En quoi l’assurance-vie est-elle indispensable ?

Grâce à sa fiscalité successorale spécifique, elle permet de transmettre des sommes d’argent, appelées capitaux décès, à bon compte, ce qui est unique dans le paysage des placements français. Selon la qualité des bénéficiaires que chaque souscripteur doit nommément désigner, et selon les montants qui leur seront transmis, ces personnes n’auront aucuns droits de succession à payer, ou des droits extrêmement réduits, par rapport à ce qui prévaut si rien n’est anticipé.

Sans oublier que, contrairement à une donation dont l’effet est immédiat, la personne qui utilise l’assurance-vie pour organiser et optimiser la transmission de son patrimoine, conserve la possibilité de puiser dans son épargne à tout moment, et sans aucune contrainte.

Est-il conseillé d’avoir plusieurs contrats ?

Oui. Détenir plusieurs contrats permet de suivre des stratégies de placements différentes. On peut capitaliser sur la prudence d’un fonds euros pour transmettre à coup sûr un capital décès à un conjoint âgé ou à un enfant handicapé, et profiter du dynamisme des unités de compte sur le long terme lorsque les bénéficiaires sont des petits-enfants ou une association, par exemple. Cela donne aussi l’accès à des fonds et à des modes de gestion variés.

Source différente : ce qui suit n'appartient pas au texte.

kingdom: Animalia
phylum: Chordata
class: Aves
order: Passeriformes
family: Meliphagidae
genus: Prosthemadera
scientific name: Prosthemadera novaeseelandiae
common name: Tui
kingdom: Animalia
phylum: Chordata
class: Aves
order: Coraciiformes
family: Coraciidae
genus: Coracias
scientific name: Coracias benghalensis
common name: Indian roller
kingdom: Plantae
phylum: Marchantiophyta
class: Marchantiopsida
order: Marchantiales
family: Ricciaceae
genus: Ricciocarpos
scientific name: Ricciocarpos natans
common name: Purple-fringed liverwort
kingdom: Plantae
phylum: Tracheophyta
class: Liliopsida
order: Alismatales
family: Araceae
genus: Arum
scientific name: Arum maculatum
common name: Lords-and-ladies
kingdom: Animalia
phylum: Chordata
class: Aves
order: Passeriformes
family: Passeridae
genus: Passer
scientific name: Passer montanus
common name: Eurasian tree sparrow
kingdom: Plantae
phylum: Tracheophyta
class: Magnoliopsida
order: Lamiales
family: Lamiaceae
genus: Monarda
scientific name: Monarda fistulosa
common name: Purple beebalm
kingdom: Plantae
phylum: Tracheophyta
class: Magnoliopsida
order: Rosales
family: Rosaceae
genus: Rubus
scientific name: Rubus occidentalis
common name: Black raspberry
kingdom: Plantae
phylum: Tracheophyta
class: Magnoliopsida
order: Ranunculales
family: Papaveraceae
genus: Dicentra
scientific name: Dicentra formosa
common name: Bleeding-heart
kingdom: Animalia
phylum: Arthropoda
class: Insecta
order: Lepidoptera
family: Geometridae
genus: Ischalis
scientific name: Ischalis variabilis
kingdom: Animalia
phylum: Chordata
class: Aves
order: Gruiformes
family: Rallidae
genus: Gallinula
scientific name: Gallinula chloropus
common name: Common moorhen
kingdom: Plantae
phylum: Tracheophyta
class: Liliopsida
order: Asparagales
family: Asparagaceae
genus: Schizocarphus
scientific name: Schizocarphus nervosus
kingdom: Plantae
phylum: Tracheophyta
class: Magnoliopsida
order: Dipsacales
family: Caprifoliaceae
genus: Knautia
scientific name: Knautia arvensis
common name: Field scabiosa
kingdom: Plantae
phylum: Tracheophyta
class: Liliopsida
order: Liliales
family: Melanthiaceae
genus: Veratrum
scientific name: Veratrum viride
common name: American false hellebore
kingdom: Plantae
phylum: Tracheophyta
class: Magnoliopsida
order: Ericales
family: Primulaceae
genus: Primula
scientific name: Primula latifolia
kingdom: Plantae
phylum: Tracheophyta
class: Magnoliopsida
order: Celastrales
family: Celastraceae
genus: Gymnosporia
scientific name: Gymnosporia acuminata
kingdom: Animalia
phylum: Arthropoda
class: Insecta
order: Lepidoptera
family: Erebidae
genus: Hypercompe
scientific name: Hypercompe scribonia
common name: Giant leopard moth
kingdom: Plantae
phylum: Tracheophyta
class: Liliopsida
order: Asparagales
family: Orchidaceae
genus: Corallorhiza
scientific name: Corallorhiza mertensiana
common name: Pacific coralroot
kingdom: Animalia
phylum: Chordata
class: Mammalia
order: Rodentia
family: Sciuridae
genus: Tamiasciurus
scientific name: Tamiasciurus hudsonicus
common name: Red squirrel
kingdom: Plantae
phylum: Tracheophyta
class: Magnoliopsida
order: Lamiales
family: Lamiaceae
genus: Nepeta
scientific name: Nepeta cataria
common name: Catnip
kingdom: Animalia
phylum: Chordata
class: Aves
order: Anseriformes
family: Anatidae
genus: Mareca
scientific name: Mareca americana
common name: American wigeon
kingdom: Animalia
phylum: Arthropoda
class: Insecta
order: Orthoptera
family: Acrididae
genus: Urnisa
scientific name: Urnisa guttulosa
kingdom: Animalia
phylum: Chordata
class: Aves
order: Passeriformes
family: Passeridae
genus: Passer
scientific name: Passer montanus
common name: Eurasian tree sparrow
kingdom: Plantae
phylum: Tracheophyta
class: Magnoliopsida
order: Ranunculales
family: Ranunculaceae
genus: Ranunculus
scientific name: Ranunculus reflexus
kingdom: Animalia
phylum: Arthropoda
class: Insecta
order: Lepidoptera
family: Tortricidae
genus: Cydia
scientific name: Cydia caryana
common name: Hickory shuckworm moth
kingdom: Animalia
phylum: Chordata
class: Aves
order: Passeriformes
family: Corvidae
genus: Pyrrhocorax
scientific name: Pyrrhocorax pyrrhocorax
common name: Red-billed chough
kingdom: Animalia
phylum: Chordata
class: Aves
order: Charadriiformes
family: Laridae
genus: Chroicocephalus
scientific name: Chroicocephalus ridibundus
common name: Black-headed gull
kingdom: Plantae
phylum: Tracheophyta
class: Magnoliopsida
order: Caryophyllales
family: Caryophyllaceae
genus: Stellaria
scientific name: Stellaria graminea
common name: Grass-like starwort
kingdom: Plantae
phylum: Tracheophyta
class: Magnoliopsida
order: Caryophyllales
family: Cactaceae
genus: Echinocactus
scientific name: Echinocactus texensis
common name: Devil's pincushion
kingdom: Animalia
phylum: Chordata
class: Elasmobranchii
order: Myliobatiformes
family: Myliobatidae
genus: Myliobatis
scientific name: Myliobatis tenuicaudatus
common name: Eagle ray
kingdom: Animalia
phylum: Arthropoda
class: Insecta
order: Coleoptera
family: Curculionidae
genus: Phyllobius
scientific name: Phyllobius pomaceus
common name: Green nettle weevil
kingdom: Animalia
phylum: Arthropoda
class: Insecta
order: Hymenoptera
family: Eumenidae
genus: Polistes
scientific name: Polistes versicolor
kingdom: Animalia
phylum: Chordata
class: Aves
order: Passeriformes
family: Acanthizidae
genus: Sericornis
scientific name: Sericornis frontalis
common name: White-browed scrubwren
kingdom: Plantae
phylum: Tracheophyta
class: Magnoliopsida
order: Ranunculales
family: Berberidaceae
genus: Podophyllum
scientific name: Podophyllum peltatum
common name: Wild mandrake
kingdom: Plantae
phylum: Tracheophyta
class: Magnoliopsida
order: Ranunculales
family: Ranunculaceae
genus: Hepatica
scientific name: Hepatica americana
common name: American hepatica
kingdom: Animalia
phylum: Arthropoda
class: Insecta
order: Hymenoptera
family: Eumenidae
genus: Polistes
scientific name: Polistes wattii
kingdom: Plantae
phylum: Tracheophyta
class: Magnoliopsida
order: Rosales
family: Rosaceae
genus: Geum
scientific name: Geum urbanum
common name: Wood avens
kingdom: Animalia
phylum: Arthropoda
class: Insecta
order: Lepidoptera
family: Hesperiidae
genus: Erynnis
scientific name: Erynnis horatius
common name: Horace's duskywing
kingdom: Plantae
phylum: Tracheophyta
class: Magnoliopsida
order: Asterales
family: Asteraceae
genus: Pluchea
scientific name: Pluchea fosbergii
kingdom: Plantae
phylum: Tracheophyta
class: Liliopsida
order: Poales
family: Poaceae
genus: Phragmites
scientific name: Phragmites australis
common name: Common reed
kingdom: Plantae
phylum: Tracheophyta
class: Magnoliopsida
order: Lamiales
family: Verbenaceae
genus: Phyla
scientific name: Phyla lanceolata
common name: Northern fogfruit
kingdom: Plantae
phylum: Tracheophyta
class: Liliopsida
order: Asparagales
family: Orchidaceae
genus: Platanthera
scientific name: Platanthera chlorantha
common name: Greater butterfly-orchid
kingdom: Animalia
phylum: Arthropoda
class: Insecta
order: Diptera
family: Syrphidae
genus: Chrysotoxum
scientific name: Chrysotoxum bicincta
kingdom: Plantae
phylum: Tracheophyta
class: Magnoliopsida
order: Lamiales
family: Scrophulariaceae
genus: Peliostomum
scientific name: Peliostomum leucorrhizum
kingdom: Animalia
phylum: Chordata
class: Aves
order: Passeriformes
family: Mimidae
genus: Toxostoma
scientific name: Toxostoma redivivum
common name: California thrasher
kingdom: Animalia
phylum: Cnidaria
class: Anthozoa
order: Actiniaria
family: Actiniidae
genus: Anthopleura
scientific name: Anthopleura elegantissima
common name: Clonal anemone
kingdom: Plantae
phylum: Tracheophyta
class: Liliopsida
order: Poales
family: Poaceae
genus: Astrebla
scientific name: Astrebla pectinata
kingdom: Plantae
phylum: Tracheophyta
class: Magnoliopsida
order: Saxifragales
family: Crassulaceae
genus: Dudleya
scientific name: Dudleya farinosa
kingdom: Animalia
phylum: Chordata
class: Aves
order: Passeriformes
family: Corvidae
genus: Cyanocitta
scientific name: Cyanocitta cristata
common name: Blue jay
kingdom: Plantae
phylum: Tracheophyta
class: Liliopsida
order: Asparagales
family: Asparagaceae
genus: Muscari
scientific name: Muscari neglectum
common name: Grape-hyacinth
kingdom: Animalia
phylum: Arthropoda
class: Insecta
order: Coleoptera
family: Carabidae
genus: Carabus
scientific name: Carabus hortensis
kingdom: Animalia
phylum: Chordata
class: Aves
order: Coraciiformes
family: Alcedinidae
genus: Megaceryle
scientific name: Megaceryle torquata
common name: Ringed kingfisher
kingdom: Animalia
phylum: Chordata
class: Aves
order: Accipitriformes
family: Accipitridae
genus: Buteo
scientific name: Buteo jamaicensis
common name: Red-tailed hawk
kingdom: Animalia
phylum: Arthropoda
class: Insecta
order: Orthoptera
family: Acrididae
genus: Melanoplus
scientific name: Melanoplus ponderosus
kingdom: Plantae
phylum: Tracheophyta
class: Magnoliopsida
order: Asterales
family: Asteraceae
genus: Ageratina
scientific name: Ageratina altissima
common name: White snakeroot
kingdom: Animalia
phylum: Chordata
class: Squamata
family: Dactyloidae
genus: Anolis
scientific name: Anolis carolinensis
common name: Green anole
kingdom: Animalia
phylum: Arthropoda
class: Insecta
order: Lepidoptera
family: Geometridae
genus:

Côté transmission, lorsque toutes les clauses bénéficiaires désignent d’abord le conjoint ou le partenaire de pacs puis les enfants, le conjoint est en droit d’accepter un contrat, mais il peut refuser les autres en fonction de ses besoins financiers. Les capitaux décès reviennent alors directement aux enfants. Dans un esprit différent, l’ouverture de plusieurs contrats sert à allouer un contrat par personne (ou par organisme), ce qui préserve une certaine confidentialité. Enfin, elle permet de dissocier clairement les règles fiscales applicables aux sommes transmises dès lors qu’elles correspondent à des versements effectués avant les 70 ans du souscripteur d’une part, et après ses 70 ans d’autre part.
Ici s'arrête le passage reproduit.